Bei Brahms fanden die drei schließlich wieder zusammen, als die beiden Konzertmeister zurück ins Orchester rückten. Jedoch nicht, ohne sich vorher mit noch einmal in einer delikaten Beethoven-Zugabe (Adagio aus Opus 11) zusammenzukommen.

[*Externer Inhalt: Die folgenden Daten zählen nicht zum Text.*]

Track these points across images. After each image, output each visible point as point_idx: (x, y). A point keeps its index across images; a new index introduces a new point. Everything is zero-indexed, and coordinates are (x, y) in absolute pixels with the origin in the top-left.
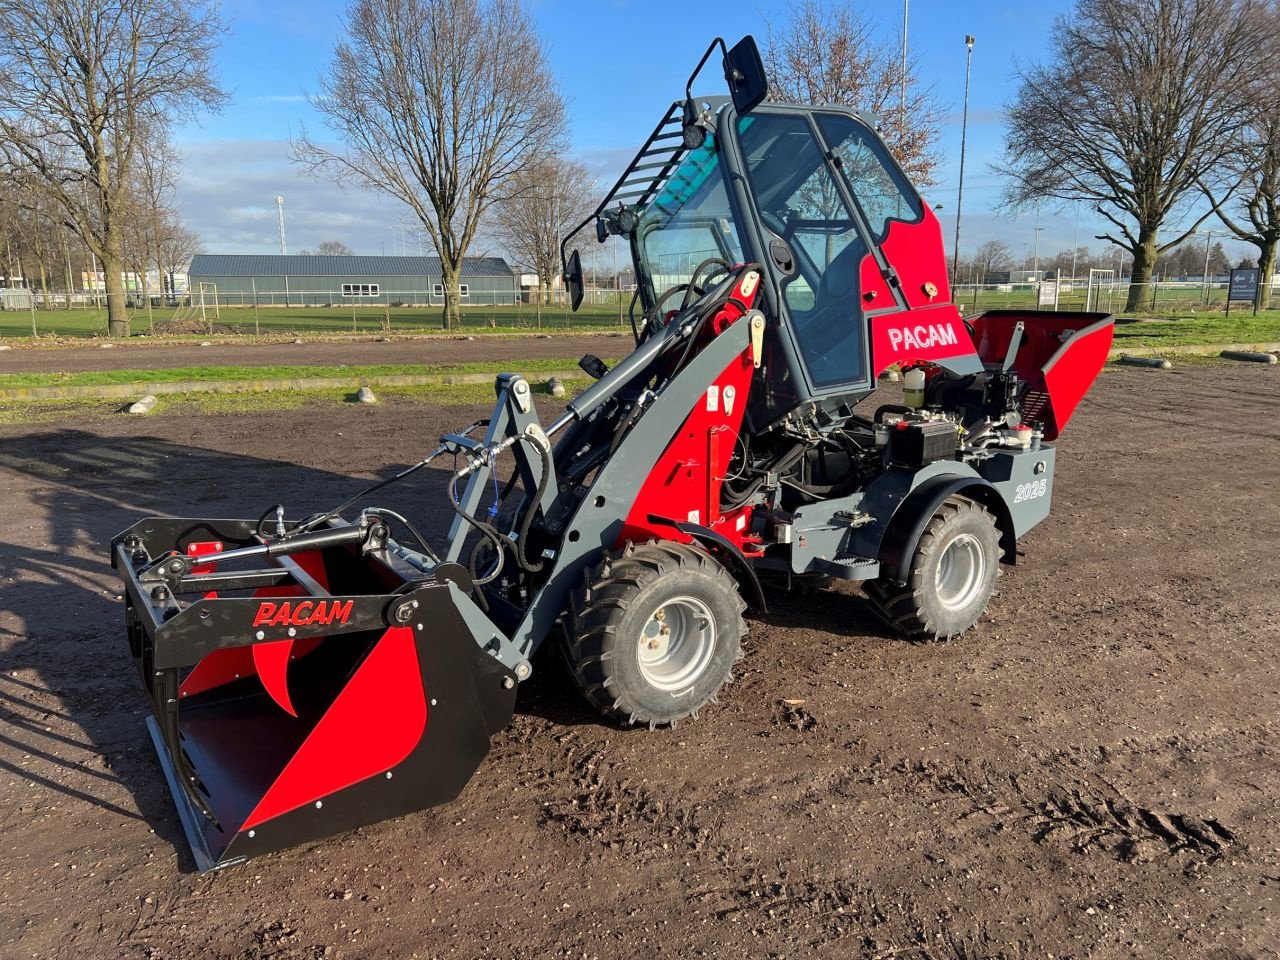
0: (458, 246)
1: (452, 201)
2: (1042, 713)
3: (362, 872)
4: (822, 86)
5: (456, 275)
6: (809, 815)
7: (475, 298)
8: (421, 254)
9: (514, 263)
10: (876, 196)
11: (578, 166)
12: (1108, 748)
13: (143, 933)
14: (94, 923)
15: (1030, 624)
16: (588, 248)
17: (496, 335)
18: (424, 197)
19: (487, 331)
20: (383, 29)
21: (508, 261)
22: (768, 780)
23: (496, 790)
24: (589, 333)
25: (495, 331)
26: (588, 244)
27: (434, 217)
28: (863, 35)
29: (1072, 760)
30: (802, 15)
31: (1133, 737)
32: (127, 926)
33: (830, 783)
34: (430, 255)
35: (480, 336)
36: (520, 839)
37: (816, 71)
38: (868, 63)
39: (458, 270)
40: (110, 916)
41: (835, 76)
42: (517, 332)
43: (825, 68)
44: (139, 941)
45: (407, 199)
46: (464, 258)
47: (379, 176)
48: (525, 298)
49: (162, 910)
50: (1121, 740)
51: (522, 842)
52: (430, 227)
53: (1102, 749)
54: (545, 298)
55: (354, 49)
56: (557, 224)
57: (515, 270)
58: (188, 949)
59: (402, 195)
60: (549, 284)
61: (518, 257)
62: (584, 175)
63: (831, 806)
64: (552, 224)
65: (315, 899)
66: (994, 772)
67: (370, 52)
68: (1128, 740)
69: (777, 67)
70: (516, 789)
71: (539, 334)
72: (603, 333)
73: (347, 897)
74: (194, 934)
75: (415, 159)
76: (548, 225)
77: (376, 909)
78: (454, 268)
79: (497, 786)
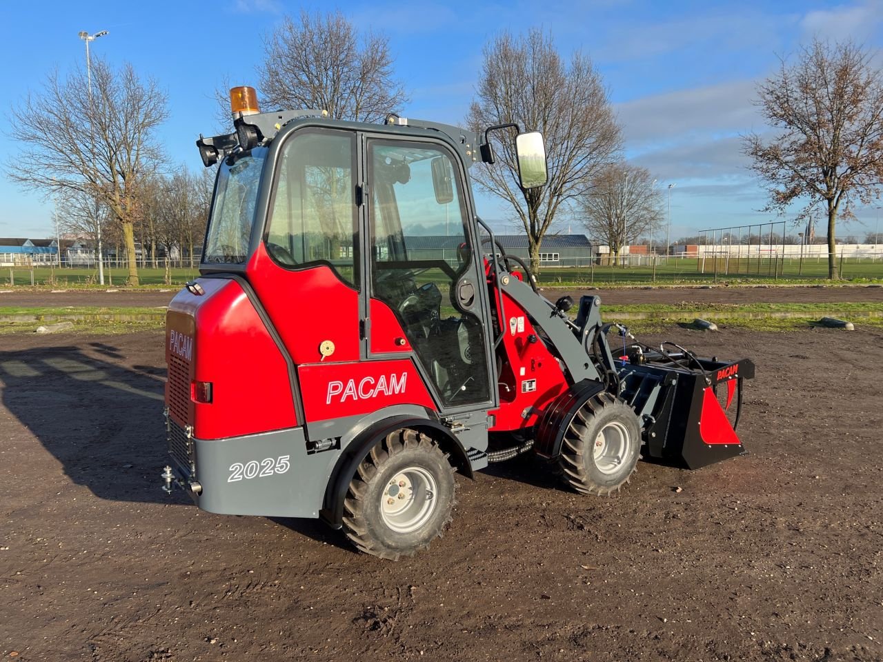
0: (541, 228)
1: (538, 198)
2: (792, 612)
3: (232, 628)
4: (828, 103)
5: (538, 248)
6: (538, 653)
7: (562, 262)
8: (516, 233)
9: (593, 238)
10: (874, 184)
11: (643, 170)
12: (834, 651)
13: (100, 638)
14: (82, 627)
15: (832, 537)
16: (647, 227)
17: (561, 287)
18: (520, 197)
19: (555, 285)
20: (501, 90)
21: (588, 237)
22: (528, 621)
23: (344, 592)
24: (628, 287)
25: (560, 285)
26: (647, 224)
27: (525, 209)
28: (863, 62)
29: (792, 655)
30: (811, 53)
31: (864, 645)
32: (96, 632)
33: (573, 632)
34: (521, 234)
35: (549, 288)
36: (335, 628)
37: (823, 92)
38: (868, 83)
39: (540, 244)
40: (93, 624)
41: (839, 94)
42: (575, 285)
43: (831, 89)
44: (96, 642)
45: (509, 198)
46: (544, 236)
47: (491, 185)
48: (598, 262)
49: (119, 626)
50: (851, 646)
51: (334, 630)
52: (522, 216)
53: (827, 651)
54: (613, 262)
55: (482, 104)
56: (625, 211)
57: (593, 243)
58: (115, 653)
59: (505, 196)
60: (616, 252)
61: (595, 234)
62: (647, 176)
63: (560, 650)
64: (622, 212)
65: (197, 639)
66: (714, 651)
67: (492, 106)
68: (858, 646)
69: (789, 92)
70: (356, 595)
71: (590, 287)
72: (639, 286)
73: (213, 642)
74: (123, 644)
75: (515, 170)
76: (619, 211)
77: (223, 653)
78: (537, 242)
79: (345, 589)
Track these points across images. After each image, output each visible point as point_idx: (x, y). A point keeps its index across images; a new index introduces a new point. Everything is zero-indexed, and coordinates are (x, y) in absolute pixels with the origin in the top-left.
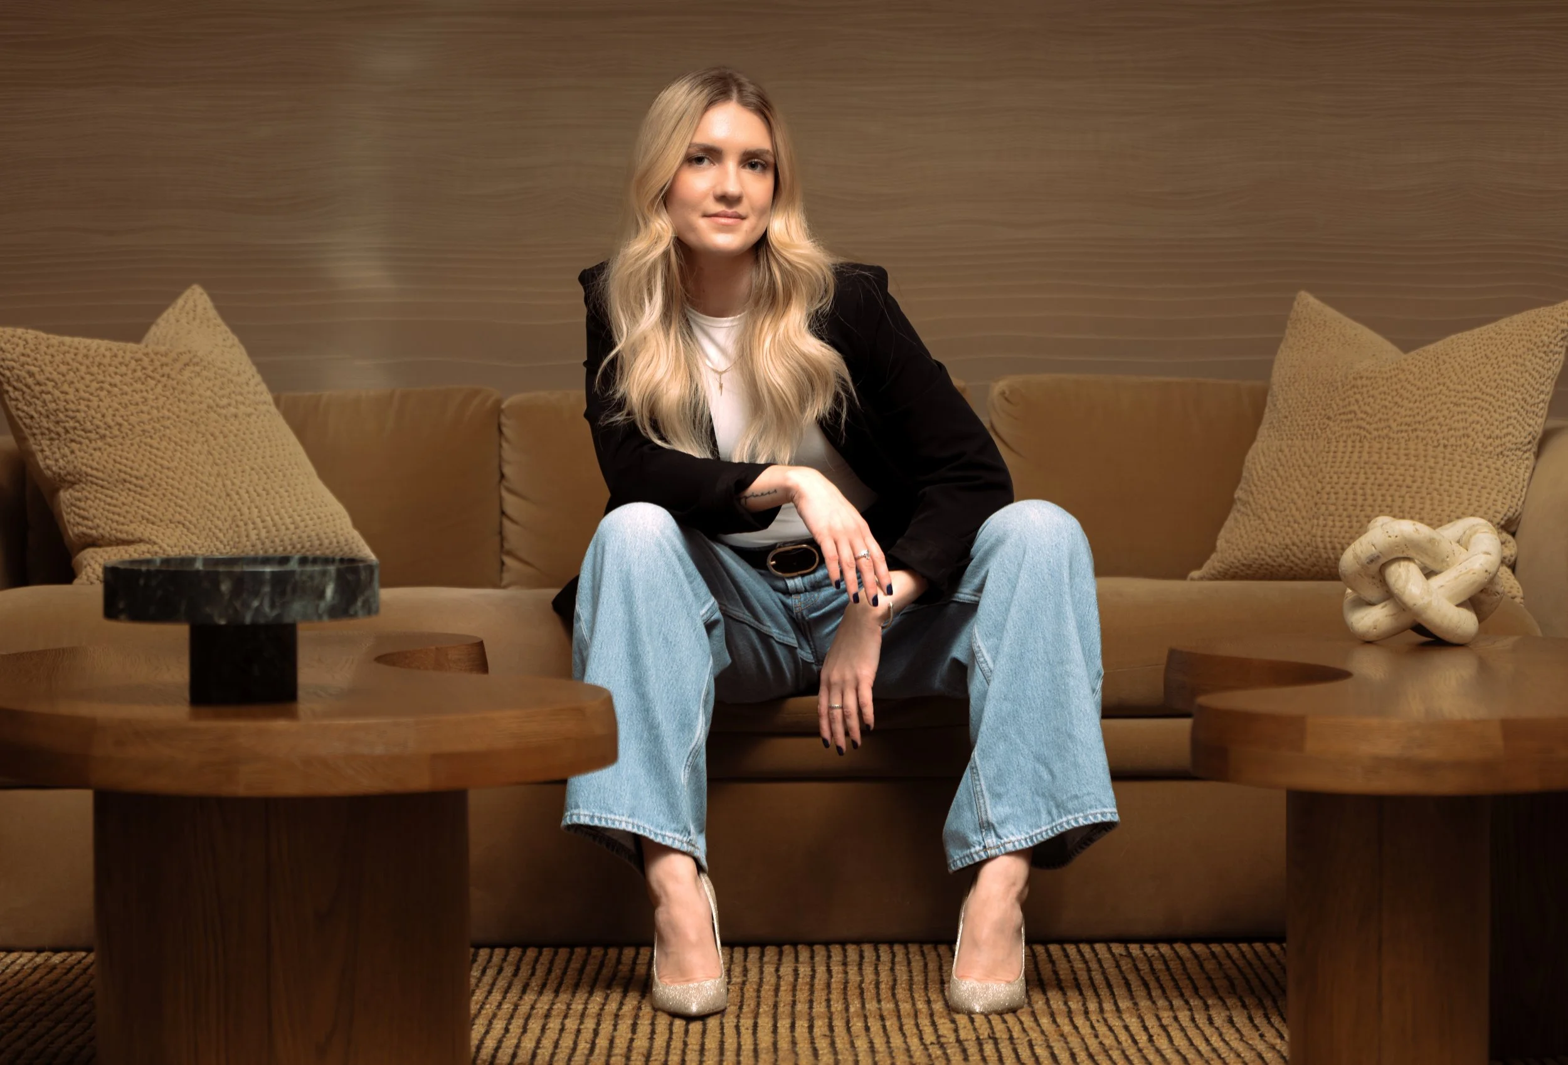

Brahms dämmerte in seiner vierten Sinfonie keineswegs herauf, er schien in die Semperoper einzuschweben, zu wachsen, zu strömen. Ein webendes Innehalten gibt es zuweilen, Sillstand dagegen war Brahms‘ Sache nicht. Der Komponist faßte sein Werk noch enger als Beethoven, noch sinfonisch-dichter, so daß man einzelne Solisten kaum mehr wahrnahm, weil jeder an einem Gesamten beteiligt war. Während sich das Andante geheimnisvoll in alle Richtungen ausbreitete (wie wogender Nebel in einem Tal voller Kirschbäume), sprudelte das nachfolgende Allegro giocoso (als Scherzo) quicklebendig daher. Im letzten Satz fand sich Beethovens Dämmerung wieder, kam in Fluß und durfte sodann – Brahms ist eben Brahms und nicht Beethoven – ungestüm poltern. Plötzlich tauchten kleine, beinahe zaghafte, um so bezauberndere Soli der Holzbläser (Flöte / Sabine Kittel, Oboe / Bernd Schober, Klarinette / Robert Oberaigner) auf, weckten den Choral der Blechbläser – fabelhaft!
11. Oktober 2021, Wolfram Quellmalz
Heute noch einmal: Sächsische Staatskapelle Dresden, Myung-Whun Chung (Klavier und Leitung), 20:00 Uhr, Semperoper Dresden, Ludwig van Beethoven: Tripelkonzert Opus 56, Johannes Brahms: Sinfonie Nr. 4, Opus 98.